March 17, 2012. Canning
August 14, 1996. The Virginian-Pilot. By Mary Flachsenhaar.
HOME CANNERS ARE PRESERVING AN ALL-BUT-LOST KITCHEN ART.
HAZEL SMITH'S October beans. Peggy Ulrey's pepper jelly. Patricia
Sykes' sauerkraut. Kelli Lueth's peach preserves.
When these local cooks share a jar of their home-canned specialties
with family and friends, they might as well be giving gold.
"People are so grateful because hardly anyone does home canning
anymore,'' says Lueth.
Home canning was a way of life when more people lived on farms.
Canning, pickling and preserving were the methods folks used to turn
summer's harvest into winter's pantry.
Yet a survey by Heinz, a food manufacturer, and Alltrista, a
home-canning-product manufacturer, shows that 25 percent of people
canning and pickling today have been doing it less than four years.
These days, when fresh and canned foods are plentiful year-round, why
would anyone take up the time-consuming pastime of canning?
Lots of reasons.
"My impression is that people aren't processing foods in a big way like
they used to", says Carole Thorpe, extension agent with Virginia
Cooperative Extension in Chesapeake. "But they are curious about the
process, so they might choose one or two recipes like pickles or salsa
to make for their family or to give as gifts.''
The recent surge of interest parallels the rise in popularity of all
types of scratch cooking, says Thorpe and other food-trend watchers. It
also goes hand in hand with the growing numbers of vegetable gardens
and pick-your-own farms.
Home canners often inherited their love of canning from a grandmother,
who patiently passed along the do's and don't's of an art that maybe
isn't dying after all.
These days, local extension services do what grandmother used to do,
dispensing advice to consumers who wonder: What equipment will I need?
How do I eliminate the risk of botulism? Where do I find reliable
recipes? Meet some home canners who are keeping the art alive and well
in Hampton Roads.
HAZEL SMITH
At the north end of Knotts Island, N.C., sit the community's only
restaurant and store. At the southern tip is the dock where the ferry
departs for the mainland. In between are the homes of the 600 families
who live on the peaceful island, where life seems unhurried, even
sleepy.
But many front doors open into homes like Hazel Smith's, where handmade
decorative touches and shelvesful of home-canned foods suggest that
somebody here is hard at work, every day, all day.
"We're always busy doing something down here,'' says Smith, a
great-grandmother with the talents and the heart of Mayberry's Aunt Bee.

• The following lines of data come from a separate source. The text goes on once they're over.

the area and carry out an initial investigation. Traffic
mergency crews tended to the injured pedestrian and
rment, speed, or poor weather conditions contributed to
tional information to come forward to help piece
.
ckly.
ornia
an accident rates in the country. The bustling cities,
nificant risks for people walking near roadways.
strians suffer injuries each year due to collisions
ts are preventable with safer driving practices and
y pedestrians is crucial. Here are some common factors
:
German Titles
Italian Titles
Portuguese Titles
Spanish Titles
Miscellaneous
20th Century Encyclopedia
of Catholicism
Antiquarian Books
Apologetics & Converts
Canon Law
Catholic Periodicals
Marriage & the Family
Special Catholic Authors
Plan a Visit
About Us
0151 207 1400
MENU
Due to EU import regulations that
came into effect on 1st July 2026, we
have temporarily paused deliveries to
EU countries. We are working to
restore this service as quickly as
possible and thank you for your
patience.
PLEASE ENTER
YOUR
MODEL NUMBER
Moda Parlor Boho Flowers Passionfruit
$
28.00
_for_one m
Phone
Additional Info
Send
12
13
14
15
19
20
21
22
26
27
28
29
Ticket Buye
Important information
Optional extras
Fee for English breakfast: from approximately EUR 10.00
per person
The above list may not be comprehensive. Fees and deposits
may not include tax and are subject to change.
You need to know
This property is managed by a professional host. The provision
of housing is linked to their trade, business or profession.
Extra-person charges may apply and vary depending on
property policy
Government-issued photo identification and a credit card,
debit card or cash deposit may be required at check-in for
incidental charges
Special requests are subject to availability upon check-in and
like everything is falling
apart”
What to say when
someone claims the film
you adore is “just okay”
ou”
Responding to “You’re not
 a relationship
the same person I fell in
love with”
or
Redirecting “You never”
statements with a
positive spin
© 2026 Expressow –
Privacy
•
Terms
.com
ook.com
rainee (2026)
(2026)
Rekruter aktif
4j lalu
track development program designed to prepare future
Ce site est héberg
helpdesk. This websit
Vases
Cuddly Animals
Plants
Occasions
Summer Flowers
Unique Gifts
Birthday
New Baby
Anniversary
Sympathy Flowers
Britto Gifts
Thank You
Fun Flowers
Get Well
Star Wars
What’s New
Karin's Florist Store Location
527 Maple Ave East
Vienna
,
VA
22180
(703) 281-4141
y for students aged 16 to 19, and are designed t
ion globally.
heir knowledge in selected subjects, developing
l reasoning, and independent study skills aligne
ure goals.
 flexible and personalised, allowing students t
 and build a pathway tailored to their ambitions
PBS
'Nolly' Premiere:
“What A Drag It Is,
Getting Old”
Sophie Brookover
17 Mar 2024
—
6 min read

This summer, Smith estimates, she will put up about 75 jars of fruits,
vegetables, juices, jams and jellies in the canning kitchen that sits
just past the scuppernog grapevines and the fig and apple trees in her
backyard. When she and her husband were raising their four children, a
typical summer's yield was 300 jars or more.
"Now home canning is my pleasure,'' says Smith, who is a widow. One
recent summer day, in the tidy kitchen with crisp white curtains,
several thickly frosted sheet cakes sat ready to be delivered to a
homeless shelter an hour away in Virginia Beach. A countertop was
heaped with handicrafts left over from the island's July peach
festival. Smith helped fry 1,700 peach pies for the annual event that
benefits the Ruritan Club.
"We are blessed in so many ways,'' she says. "My greatest joy is in
being able to share with others.''
From the time she got married at age 18 and learned how to can from her
mother-in-law, Smith has been sharing what she makes with others.
"My husband and I had an open-door policy,'' she says. "Friends were
always dropping by and of course they were invited to stay for a meal.
It was real nice to be able to prepare that meal from things I'd made
myself.''
Company might get fresh-baked meatloaf and corn bread but the trimmings
were Smith's canned goods - the October beans that are her specialty,
collards, corn, green beans, sweet potatoes. And, for starters, a jar
of homemade vegetable soup.
When her son lived in Alaska for seven years, Smith found a way for him
to enjoy the greens and beans he was raised on. Twice yearly, she sent
him a dozen quart jars of her canned goods. She cushioned each jar in
several layers of newspaper, before packing it into an aluminum can.
This season apple butter is next on Smith's canning menu - the favorite
of a granddaughter, "who likes it so much she could eat six jars at a
sitting.'' When it gets too hot in the canning kitchen, Smith will
return to her cool living room. But she won't put her feet up. Instead
she'll work on the quilt she's making for her church.